For a detailed architecture breakdown, refer to docs/architecture.md.
Built on a modern, asynchronous Rust stack:
| Component | Key Crates | Purpose |
|---|---|---|
| Async Runtime | tokio |
Foundation for non-blocking tasks and I/O. |
| gRPC API | tonic, prost, tonic-build |
Public and internal RPC contract implementation. |
| CLI Tooling | clap |
Command parsing and help generation. |
| Serialization | serde, bincode |
Data encoding for storage and network transport. |
| Consensus | openraft |
Raft protocol implementation for distributed consensus. |
| Persistence | redb |
Embedded key-value storage for jobs and allocations. |
| Logging & Err | log, env_logger, anyhow |
Structured logging and ergonomic error handling. |
You must have the Rust toolchain installed. If you don't have it, you can install it via rustup.

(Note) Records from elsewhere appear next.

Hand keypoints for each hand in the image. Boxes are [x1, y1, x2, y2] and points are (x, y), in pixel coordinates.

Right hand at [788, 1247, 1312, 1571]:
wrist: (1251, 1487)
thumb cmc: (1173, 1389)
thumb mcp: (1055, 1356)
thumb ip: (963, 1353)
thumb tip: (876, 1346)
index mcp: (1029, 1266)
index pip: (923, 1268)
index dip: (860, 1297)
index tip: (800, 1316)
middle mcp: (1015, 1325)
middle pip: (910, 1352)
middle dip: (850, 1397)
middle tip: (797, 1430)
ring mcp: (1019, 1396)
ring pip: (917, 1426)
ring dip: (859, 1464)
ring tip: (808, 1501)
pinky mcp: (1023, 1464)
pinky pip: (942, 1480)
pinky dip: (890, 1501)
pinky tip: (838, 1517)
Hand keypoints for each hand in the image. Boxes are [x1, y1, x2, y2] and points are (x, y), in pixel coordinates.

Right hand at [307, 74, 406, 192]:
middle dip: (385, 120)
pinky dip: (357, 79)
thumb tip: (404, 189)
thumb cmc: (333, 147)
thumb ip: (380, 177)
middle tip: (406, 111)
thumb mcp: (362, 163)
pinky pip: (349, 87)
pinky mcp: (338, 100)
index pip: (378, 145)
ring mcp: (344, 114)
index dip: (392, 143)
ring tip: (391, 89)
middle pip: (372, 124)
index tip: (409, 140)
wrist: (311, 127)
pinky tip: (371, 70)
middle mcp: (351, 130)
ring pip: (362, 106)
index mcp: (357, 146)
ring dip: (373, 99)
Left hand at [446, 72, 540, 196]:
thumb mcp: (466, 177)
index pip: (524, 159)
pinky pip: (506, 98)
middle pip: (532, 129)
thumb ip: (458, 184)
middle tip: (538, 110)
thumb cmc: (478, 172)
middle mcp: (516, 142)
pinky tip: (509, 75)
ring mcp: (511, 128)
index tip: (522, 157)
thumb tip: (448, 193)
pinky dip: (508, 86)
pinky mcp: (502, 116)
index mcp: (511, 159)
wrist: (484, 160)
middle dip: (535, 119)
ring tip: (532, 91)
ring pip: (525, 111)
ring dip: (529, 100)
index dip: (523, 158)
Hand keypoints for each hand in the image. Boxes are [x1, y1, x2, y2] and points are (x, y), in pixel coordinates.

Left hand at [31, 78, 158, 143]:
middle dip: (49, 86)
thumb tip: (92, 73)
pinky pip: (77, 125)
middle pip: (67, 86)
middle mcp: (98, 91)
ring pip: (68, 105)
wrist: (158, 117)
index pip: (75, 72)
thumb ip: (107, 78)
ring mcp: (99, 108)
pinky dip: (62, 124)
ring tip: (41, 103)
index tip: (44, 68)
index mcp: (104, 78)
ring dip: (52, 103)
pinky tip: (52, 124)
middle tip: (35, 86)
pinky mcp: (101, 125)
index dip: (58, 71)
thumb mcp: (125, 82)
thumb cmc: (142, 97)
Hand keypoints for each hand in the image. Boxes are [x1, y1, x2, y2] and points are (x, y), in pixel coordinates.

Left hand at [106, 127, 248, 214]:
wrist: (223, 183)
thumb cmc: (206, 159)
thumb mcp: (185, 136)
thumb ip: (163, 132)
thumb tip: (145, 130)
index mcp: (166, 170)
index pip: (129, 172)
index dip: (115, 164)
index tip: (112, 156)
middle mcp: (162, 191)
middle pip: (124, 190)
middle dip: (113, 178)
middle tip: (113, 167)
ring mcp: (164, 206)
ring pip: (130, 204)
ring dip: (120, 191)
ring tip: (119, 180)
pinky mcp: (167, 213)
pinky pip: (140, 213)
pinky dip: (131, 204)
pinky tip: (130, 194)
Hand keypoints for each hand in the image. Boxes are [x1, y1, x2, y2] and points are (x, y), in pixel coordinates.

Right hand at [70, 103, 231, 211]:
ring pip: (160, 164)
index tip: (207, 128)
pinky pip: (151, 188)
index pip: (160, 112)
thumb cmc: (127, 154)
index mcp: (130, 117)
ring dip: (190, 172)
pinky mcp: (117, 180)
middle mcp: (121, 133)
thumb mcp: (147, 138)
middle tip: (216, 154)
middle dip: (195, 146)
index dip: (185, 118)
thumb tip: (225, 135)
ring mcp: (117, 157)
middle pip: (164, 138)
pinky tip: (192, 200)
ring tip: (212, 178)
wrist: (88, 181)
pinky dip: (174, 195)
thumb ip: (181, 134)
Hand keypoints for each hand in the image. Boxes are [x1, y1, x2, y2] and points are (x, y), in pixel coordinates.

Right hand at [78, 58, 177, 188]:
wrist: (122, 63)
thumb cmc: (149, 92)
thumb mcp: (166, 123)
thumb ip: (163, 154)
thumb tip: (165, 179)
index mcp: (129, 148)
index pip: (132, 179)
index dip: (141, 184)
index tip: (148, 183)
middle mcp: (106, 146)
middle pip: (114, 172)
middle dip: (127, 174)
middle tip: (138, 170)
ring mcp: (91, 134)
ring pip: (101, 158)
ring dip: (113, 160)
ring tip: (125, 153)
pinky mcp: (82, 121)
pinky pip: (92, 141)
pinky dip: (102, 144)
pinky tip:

Clone the repository and build the entire workspace from the root directory:
git clone <your-repo-url>
cd helios
cargo buildFor a release build, use:
cargo build --releaseHelios now runs as a Raft cluster. Start three helios-server nodes with a shared peer list, and bootstrap the cluster from a single node. Use a fourth terminal for the CLI.
Note: Use --bootstrap on exactly one node (typically node 1). All nodes must include the full peer list, including themselves.
Terminal 1 (bootstrap):
cargo run --package helios-server -- \
--node-id 1 \
--rpc-addr 127.0.0.1:50051 \
--peer 1=127.0.0.1:50051 \
--peer 2=127.0.0.1:50052 \
--peer 3=127.0.0.1:50053 \
--bootstrapTerminal 2:
cargo run --package helios-server -- \
--node-id 2 \
--rpc-addr 127.0.0.1:50052 \
--peer 1=127.0.0.1:50051 \
--peer 2=127.0.0.1:50052 \
--peer 3=127.0.0.1:50053Terminal 3:
cargo run --package helios-server -- \
--node-id 3 \
--rpc-addr 127.0.0.1:50053 \
--peer 1=127.0.0.1:50051 \
--peer 2=127.0.0.1:50052 \
--peer 3=127.0.0.1:50053Run one helios-client agent per node to register and heartbeat so the scheduler can allocate work:
Terminal 4:
cargo run --package helios-client -- --node-id 1 --server-addr http://127.0.0.1:50051 --client-rpc-addr 127.0.0.1:60051Terminal 5:
cargo run --package helios-client -- --node-id 2 --server-addr http://127.0.0.1:50051 --client-rpc-addr 127.0.0.1:60052Terminal 6:
cargo run --package helios-client -- --node-id 3 --server-addr http://127.0.0.1:50051 --client-rpc-addr 127.0.0.1:60053Submit one or more jobs once the cluster and agents are up. The CLI connects to 127.0.0.1:50051 by default; override with --server-addr.
# Example: echo with explicit arg separator for the subcommand
cargo run --package helios-cli -- job run --name multi-node-test echo -- 'It replicated!'
# Another example (custom server address)
cargo run --package helios-cli -- --server-addr http://127.0.0.1:50052 job run --name final-test echo -- "IT LIVES!"Tips:
- To start fresh, remove any
helios-node-*.dbfiles before restarting nodes. - All nodes print their serving address. Submit CLI requests to any running node.